Нам было известно, что в Краснослободском районе партизанами руководил секретарь райкома партии Жуковский, в Копыльском – инструктор райкома Жижик, в Гресском – заведующий военным отделом райкома Заяц, в Стародорожском – Петрушеня, в Руденском – Покровский, в Борисовском – Яраш, Ходоркевич, в Бегомльском – Манкович, в Червенском – Романенко, Плоткин, Кузнецов, в Смолевичском – Марков, в Плещеничском – Ясинович. Чтобы шире развернуть работу партийных и комсомольских организаций, необходимо было подобрать кадры и повсеместно создать подпольные райкомы. Находить новых людей, воспитывать их, втягивать в работу – это была нелегкая задача. И эта задача стояла перед нами.

Мачульский, Бондарь и Бельский с наступлением ночи отправились в Красную Слободу, Копыль, Гресск, а мне предстояло связаться с полесскими районами. Мы считали также, что Мачульскому надо попытаться добраться до Минска, побывать в Борисове, Плещеницах.

На следующий день ко мне пришел Бердникович, и мы с ним отправились в деревню Рог. Любопытно было посмотреть, что там за бойцы, о которых так много говорили как о людях не очень дисциплинированных и беззаботных.

Деревня Рог напоминала Красный Берег. Такая же по величине, с такими же хатами. Только болот вокруг меньше да грунтовые дороги проходят не так далеко, как в районе Красного Берега.

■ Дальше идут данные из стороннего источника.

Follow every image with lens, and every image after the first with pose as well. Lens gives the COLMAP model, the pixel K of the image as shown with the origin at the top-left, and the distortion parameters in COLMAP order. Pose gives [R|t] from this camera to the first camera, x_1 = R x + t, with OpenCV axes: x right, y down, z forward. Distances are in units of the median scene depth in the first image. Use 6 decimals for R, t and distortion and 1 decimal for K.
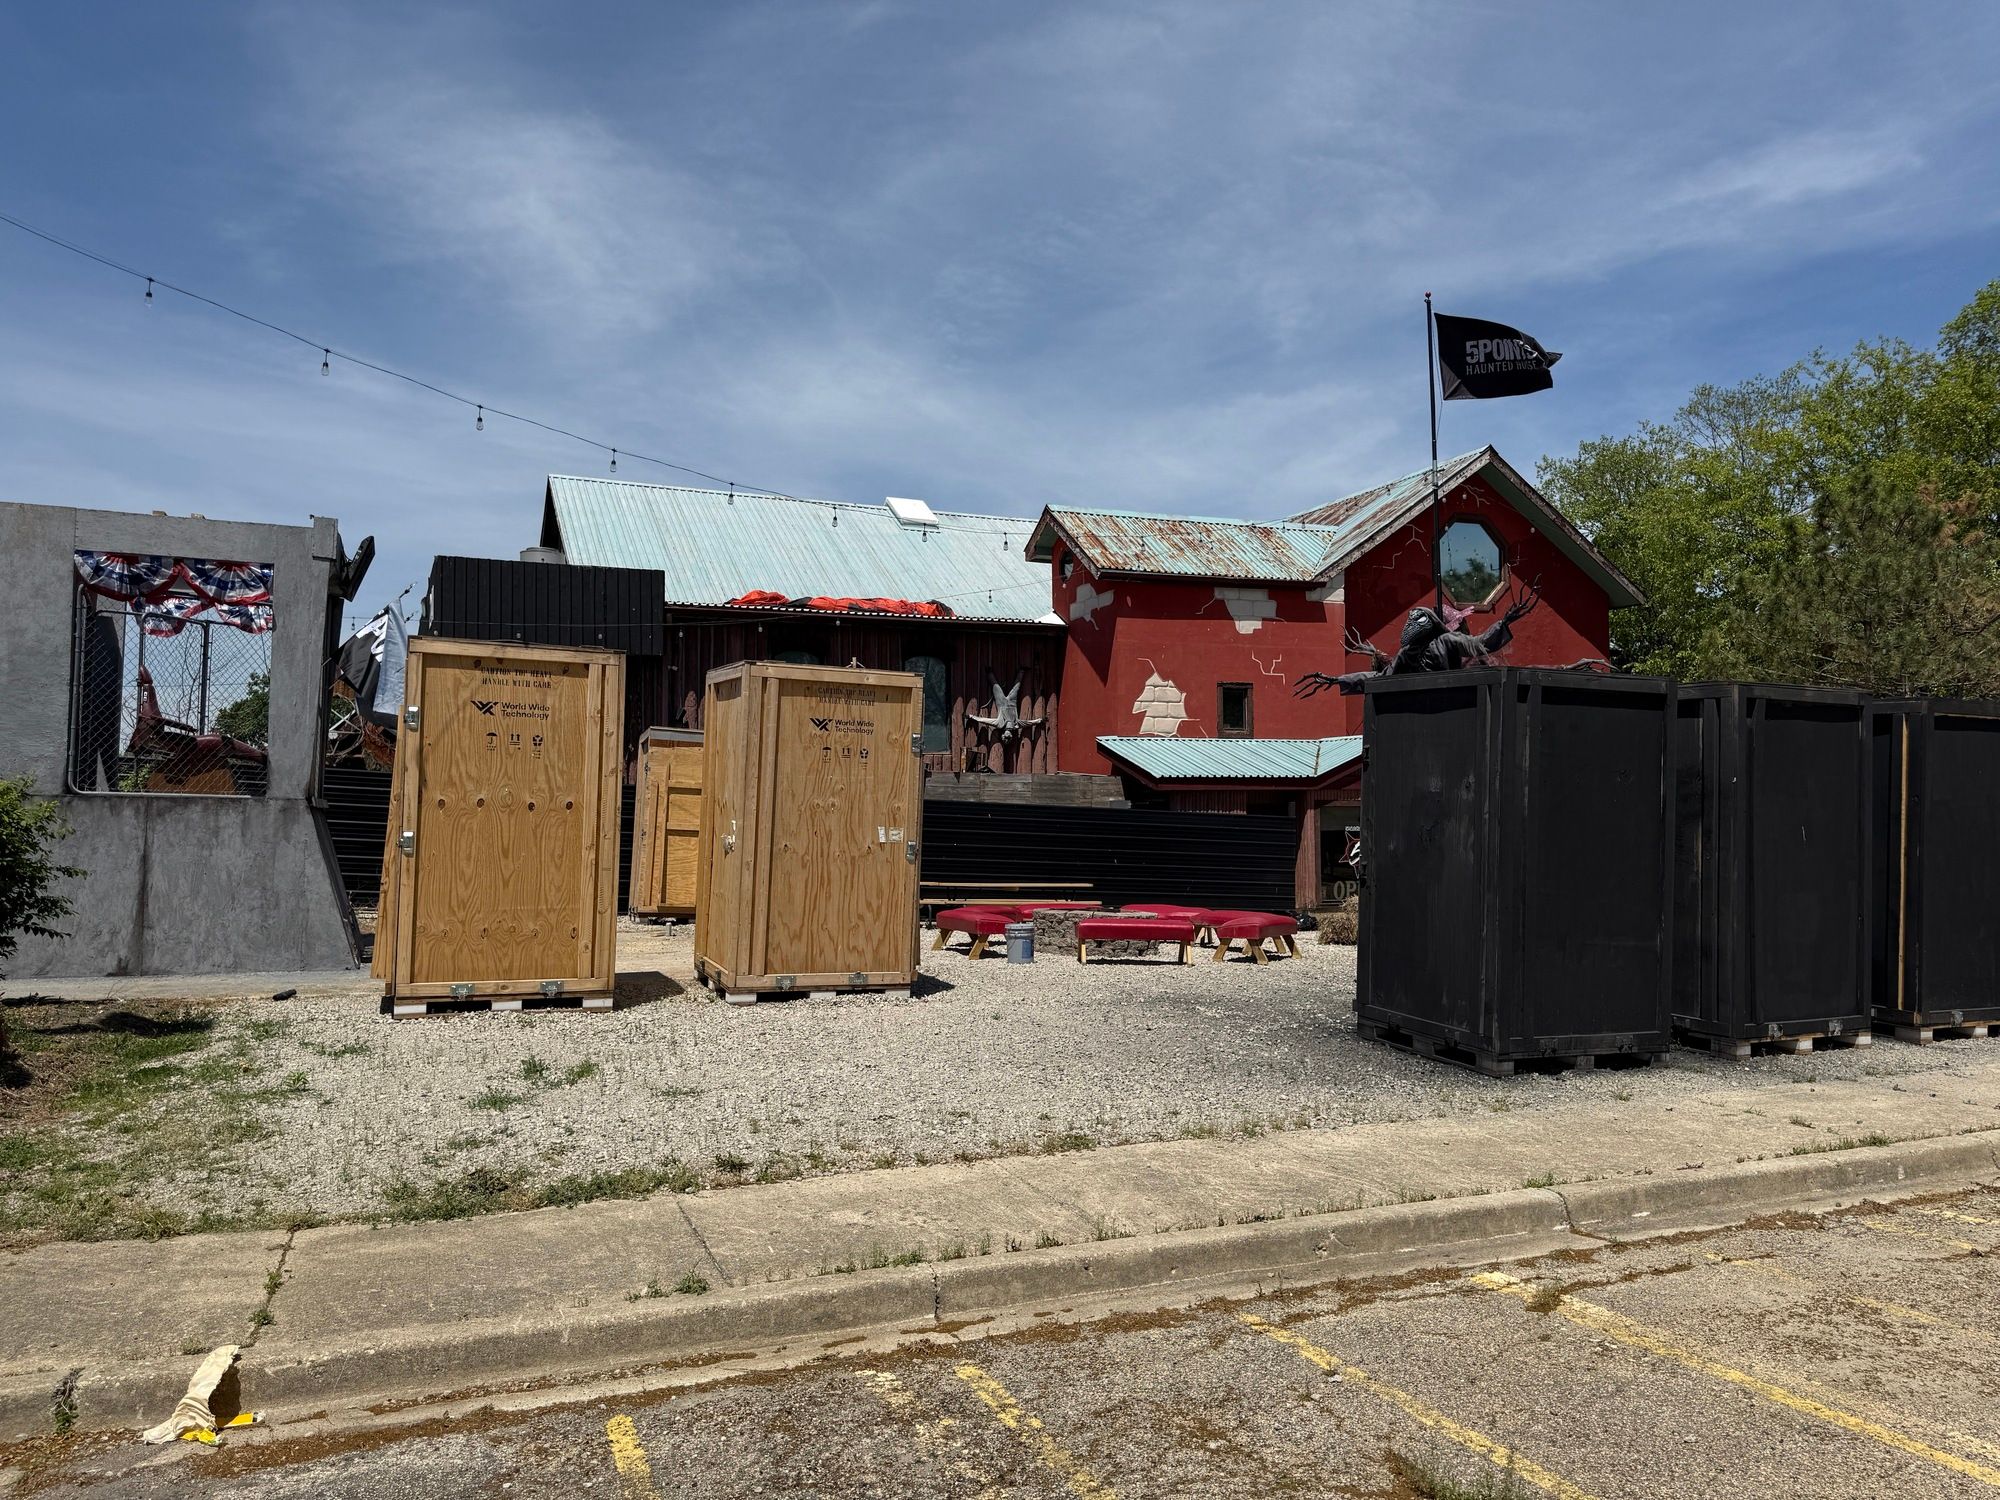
lens RADIAL K [[1408.5, 0, 1000.0], [0, 1408.5, 750.0], [0, 0, 1]] dist [-0.001676, -0.004879]
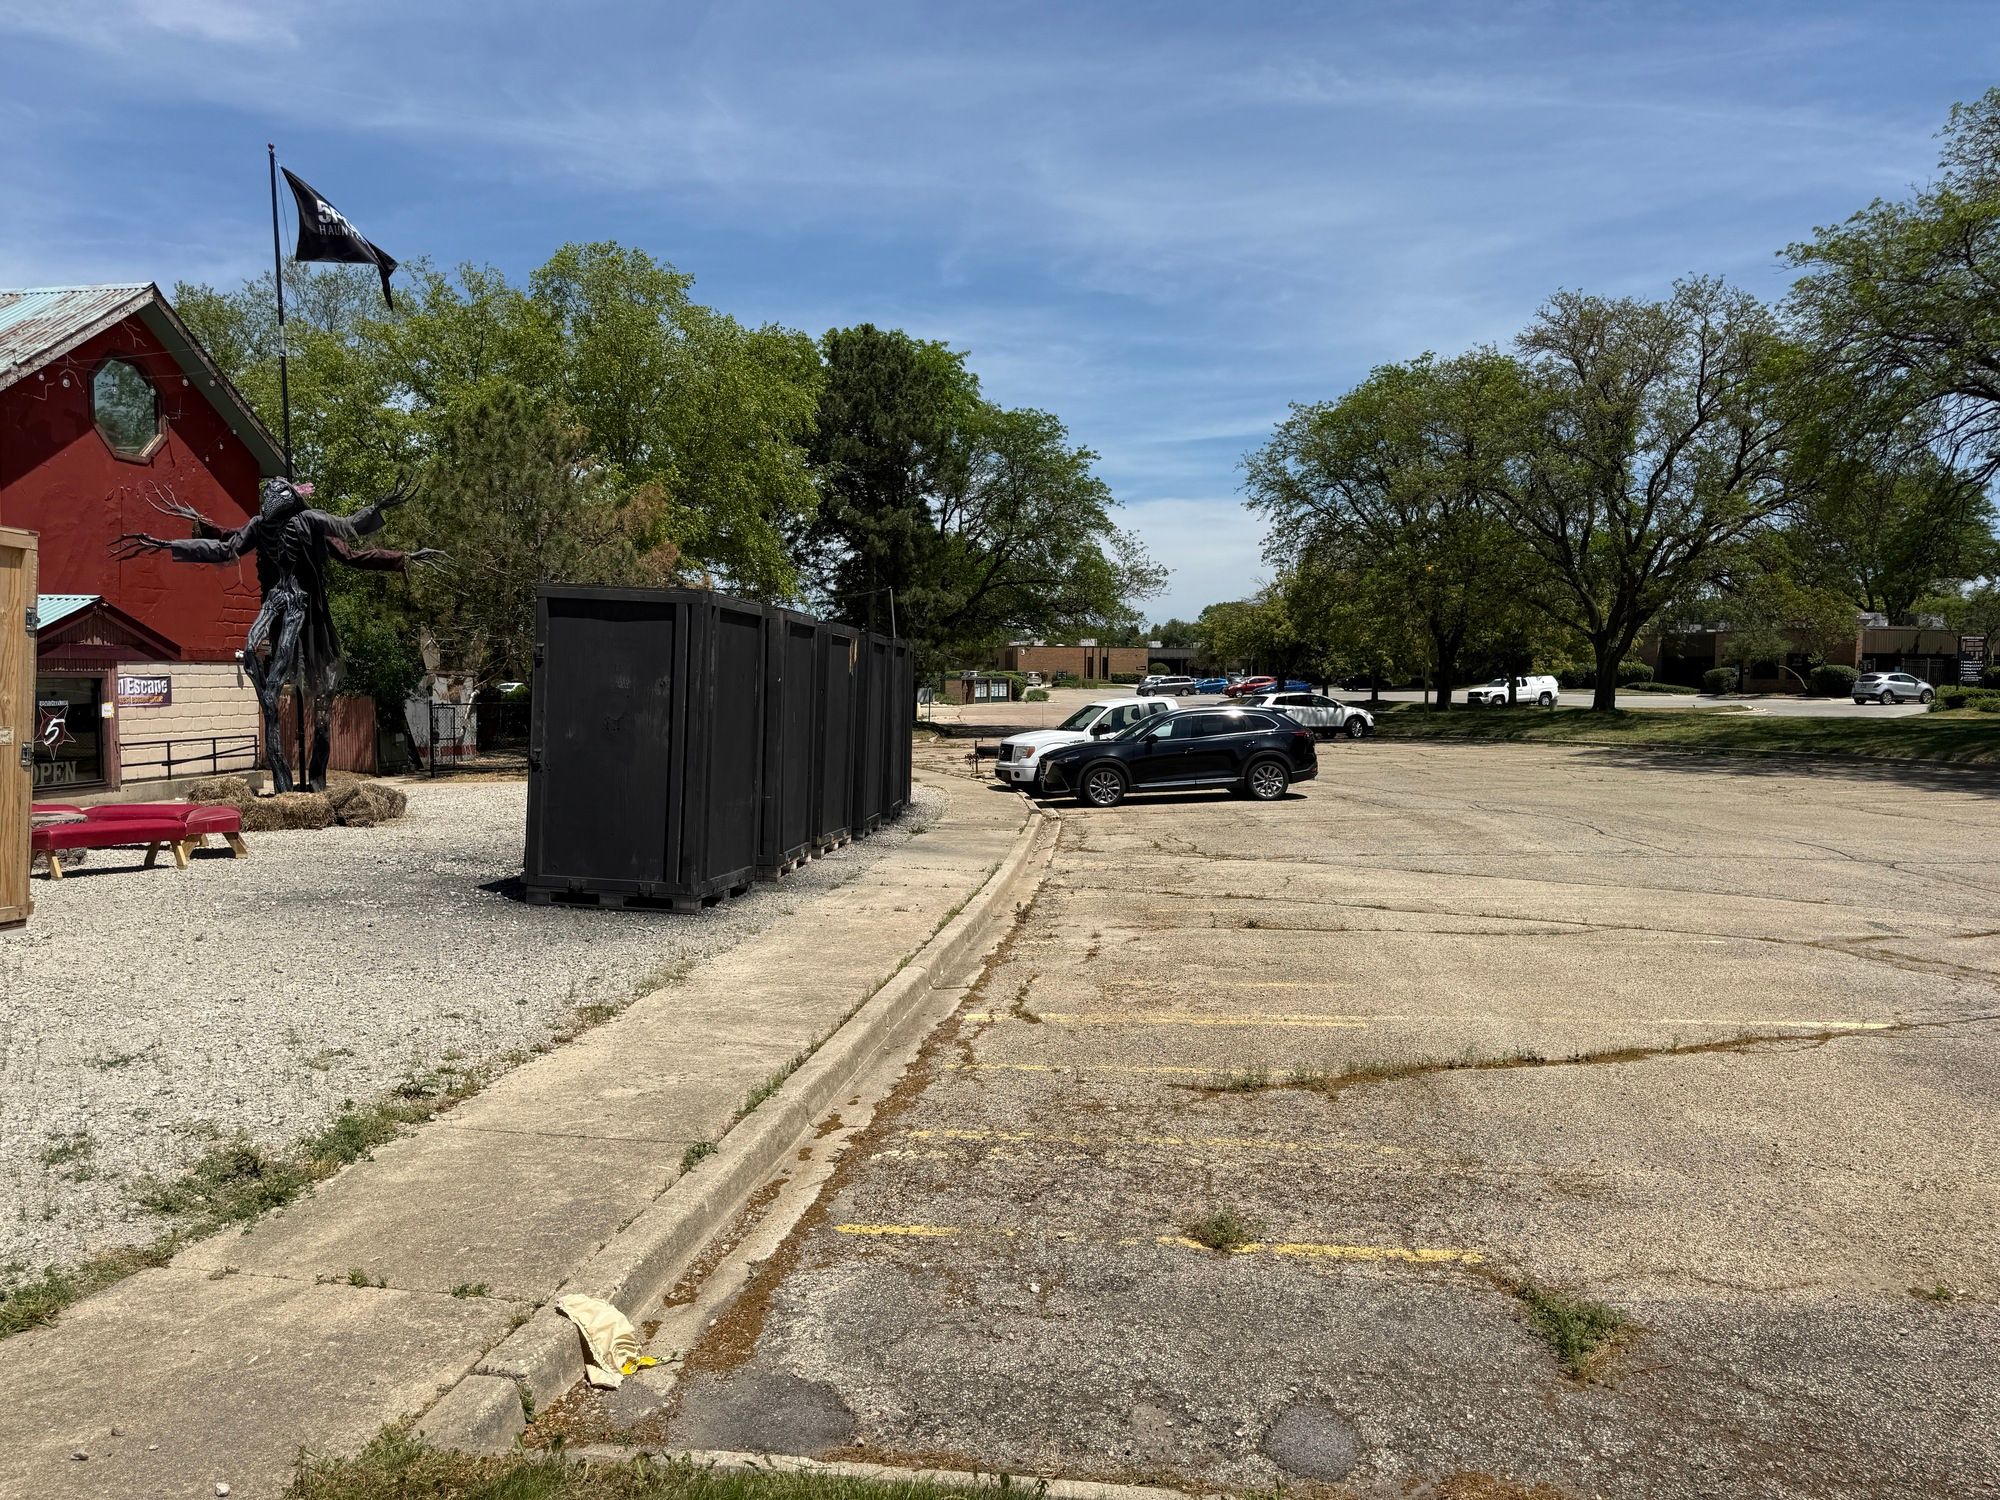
lens RADIAL K [[1408.5, 0, 1000.0], [0, 1408.5, 750.0], [0, 0, 1]] dist [-0.001676, -0.004879]
pose [[0.512533, -0.033741, 0.858004, -0.269384], [-0.051126, 0.996256, 0.069718, -0.008268], [-0.857144, -0.079599, 0.508889, 0.060864]]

На улице безлюдно. Одна женщина вышла со двора с пустым ведром, сделала шагов пять нам навстречу, потом, блеснув глазами, быстро вернулась назад. Вскоре вышел парень в военной гимнастерке и уставился на нас пытливым взглядом.

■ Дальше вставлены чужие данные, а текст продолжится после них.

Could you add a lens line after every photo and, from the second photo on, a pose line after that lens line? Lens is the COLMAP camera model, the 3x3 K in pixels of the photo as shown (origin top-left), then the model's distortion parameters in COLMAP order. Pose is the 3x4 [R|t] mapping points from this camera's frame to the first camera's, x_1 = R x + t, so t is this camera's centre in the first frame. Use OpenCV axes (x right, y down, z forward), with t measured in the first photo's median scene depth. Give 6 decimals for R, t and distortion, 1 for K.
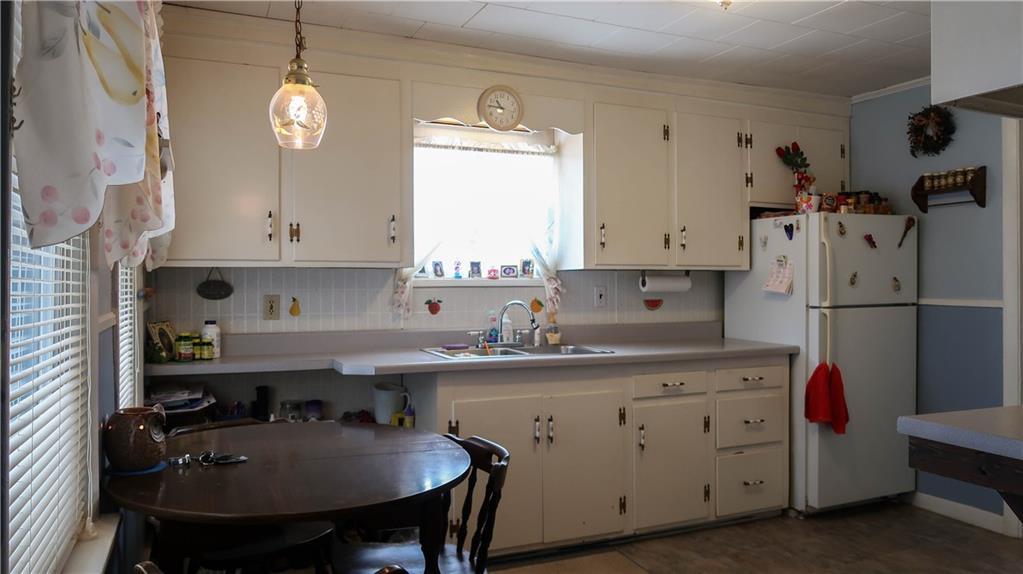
lens RADIAL K [[706.0, 0, 514.8], [0, 706.0, 287.3], [0, 0, 1]] dist [-0.006402, -0.001723]
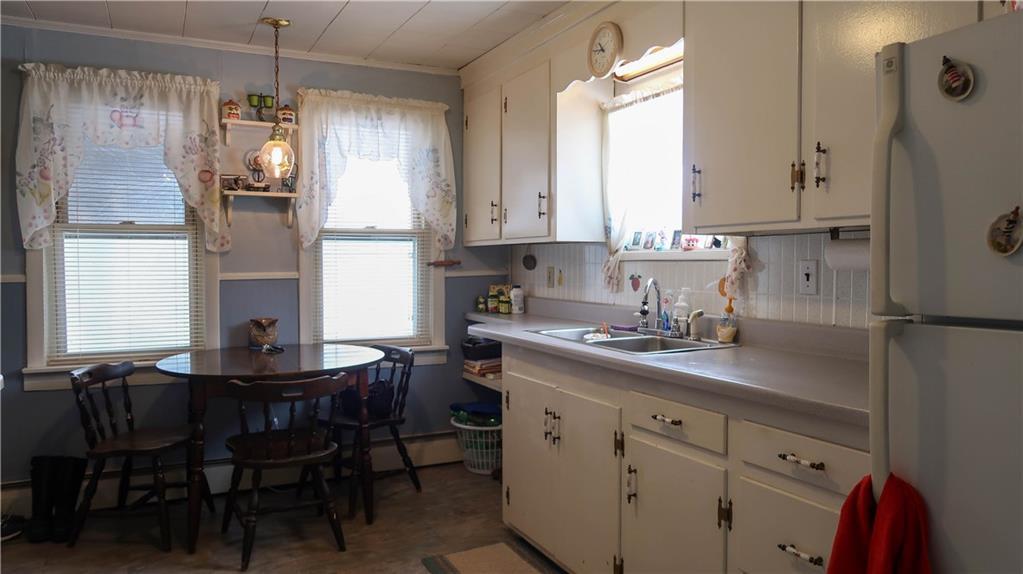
lens RADIAL K [[706.0, 0, 514.9], [0, 706.0, 283.4], [0, 0, 1]] dist [-0.006402, -0.001723]
pose [[0.065894, 0.031921, -0.997316, 0.788930], [-0.008088, 0.999472, 0.031456, 0.001432], [0.997794, 0.005994, 0.066117, 0.796882]]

– Что, не узнал? – насмешливо спросил Бердникович. – Не бойся, люди свои.

– Вас-то я узнал, – холодно ответил парень и не двинулся с места.

– Из тех самых? – тихо спросил я, когда мы немного отошли.

– Из них, – ответил Бердникович, – самый главный авторитет!

– Фашистов еще не было здесь?

– Нет, фашисты еще не заглядывали, а вот житковичские полицейские, – не скрывая тревоги, рассказывал Бердникович, – повадились сюда, уже несколько раз были. Все этих ребят выслеживают. Недавно нашли одного, еще совсем больного, с тяжелой раной в груди. Вытащили из каморки, взвалили на телегу и увезли. А женщину, которая прятала парня, избили до полусмерти.

Мы зашли в небольшую хату в конце деревни. Встретила нас молодая хозяйка, в белом платке, смуглая, с бойкими карими глазами. Бердниковичу она сдержанно кивнула головой, а на меня посмотрела долгим испытующим взглядом.

– Свои, – сказал Бердникович. – Принимай гостей, Наталья.

Он, видимо, на правах близкого человека в этом доме пригласил меня сесть, не ожидая, пока это сделает хозяйка, потом присел у стола сам. Наталья все бросала на меня короткие пытливые взгляды.

– А где же твоя старуха? – обратился к ней Бердникович.

– А там где-то, на огороде, – быстро ответила Наталья, – с картошкой мы еще не управились. Может, позвать?

– Нет, не надо, пусть себе копается. А молодой твой где?

Женщина вспыхнула:

– Какой молодой?

– Ну, тот самый, с зелеными петлицами.

– Какой же он мой? – вдруг повысила голос Наталья. – Какой же он мой?! – И, обращаясь уже ко мне, с жаром продолжала: – Человек кровью истекал, пуля плечо насквозь пробила, ну, подобрала я, выходила. Так разве ж это мой? Поправился, встал на ноги и пускай себе идет, куда надо… Я давно ему говорю, чтобы шел к своим, на фронт. И он пойдет, вот только еще один его товарищ поправится.